Featured in the Daily Post Athenian Newspaper
As a young college student, I was tasked with researching something related to the civil rights era. Knowing that I intended to eventually pursue a career in law enforcement, I chose to interview several men who had been police officers during that time period. I wanted to explore what it was like from their point of view, but the project took an unexpected turn. One of my interviewees told me that he had been part of a pilot program which partnered white officers with black officers in an attempt to integrate policing. What struck me wasn’t the integration, but the fact that there were even black police officers during that time in America! Prior to that, I’d never considered the fact that there were black law enforcement officers, during a time when many laws claimed that they were less human than those with different colored skin.
I feel naïve and uneducated when I admit that this was a surprise to me. People of color have worn a badge much farther back than the 60’s (if you want to read a fascinating story, research Bass Reed, a Deputy US Marshal who helped tame the Oklahoma Territory). That being said, I think my ignorance was understandable. It truly is a radical concept to think of. Law enforcement officers are vested with tremendous authority and responsibility. At the same time that many communities were vesting black officers with the authority to enforce the law, these same officers were considered less than fully human by those same laws in many of those same communities. It truly is a testament to the schizophrenic nature of our nation’s historical relationship with racial issues.
Many years later, then a police officer myself, I would have an opportunity to meet one of the very officers who worked under those conditions. Robert “Junior” McCowan was one of the first (or possibly the first) black police officers in Athens, Tennessee. He’s in his mid-90s now, but can still recount the various mishaps and adventures of his days as a lawman. He first pinned on a badge sometime in the 60’s. As he relates it, he wasn’t allowed to eat his food inside the café across the street from the police department. He was supposed to go around back, where black patrons would be served through a window. His unofficial orders, he says, were to refrain from arresting white people. To hear Junior tell it, he quickly ignored both conventions. Like any older officer, he reflects fondly on the many adventures he had. But his time in uniform was not without challenge or heartache. He certainly experienced hate and discrimination, but even those stories are usually followed by heartfelt anecdotes of forgiveness and the grace of God. Our story sessions always devoted as much time to fellow Athenians who treated him as an equal, as they did to the dark nature of racism.

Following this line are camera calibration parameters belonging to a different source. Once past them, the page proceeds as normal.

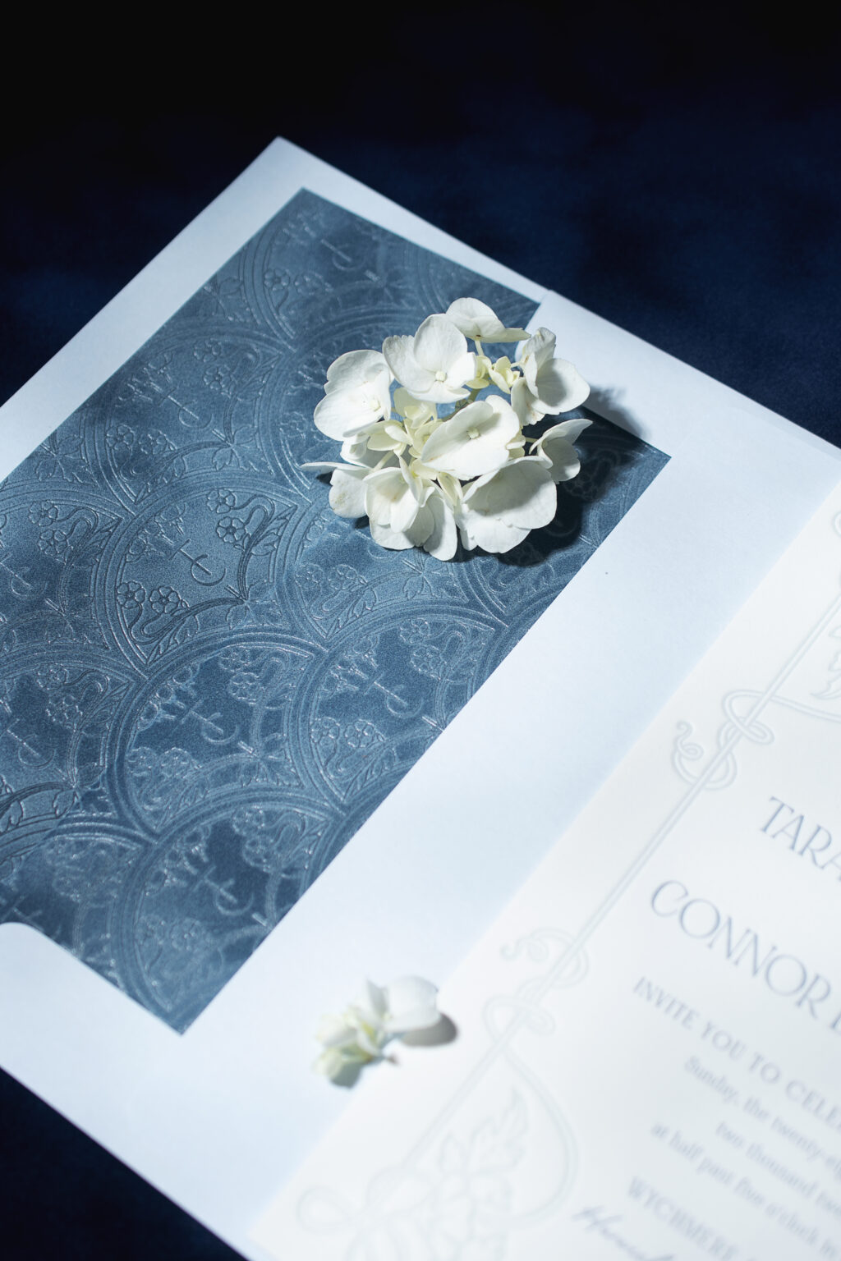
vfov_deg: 33.4
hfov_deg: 22.6
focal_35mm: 60
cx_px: 420
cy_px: 630
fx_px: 2102
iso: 100
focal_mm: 40
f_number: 4
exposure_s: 1/250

Despite our age differences and admittedly different backgrounds, Junior and I became friends. In many ways, he became a mentor to me. There were many times that he’s provided wise advice; not only as a fellow lawman, but as a fellow father and husband as well. Junior may be my friend, but his legacy belongs to the entire law enforcement profession. In many ways, it belongs to the nation as a whole. In a time when Jim Crow said black people were less human than their fellow man, Junior (and others like him) took on a role of civic responsibility. Refusing to cower to the biases of their day, they put on their uniforms and came to work each morning. This simple action, this willingness to defy convention, no doubt went far toward changing the hearts and minds of a nation. Prejudices, you see, lose their power in the light of reality. It’s easy to assume something about a group of people when you are never actually around them.
That’s why it was so necessary for the lie of “separate but equal” to be vanquished. As many parts of society were claiming that Junior’s darker skin made him less of a man than his white counterparts, he showed up and did his duty. He put his heart and soul into his job. Like so many, he voluntarily took on the pain, hardship and heartache inherent to the profession. He refused to retreat; to hide and avoid the pain that surely came with being around people who might despise what you represent.
While he may not have marched or waved a sign, the simple action of pinning on his badge and showing up each day forced those who saw him to confront the irrationality of their own prejudices. It is easy to think of history in terms of world-altering, landslide-type events. The reality, though, is that many things change slowly; one heart at a time. We can never truly know the difference that one life makes, but I’m willing to bet the impact made by Junior McCowan’s is vast.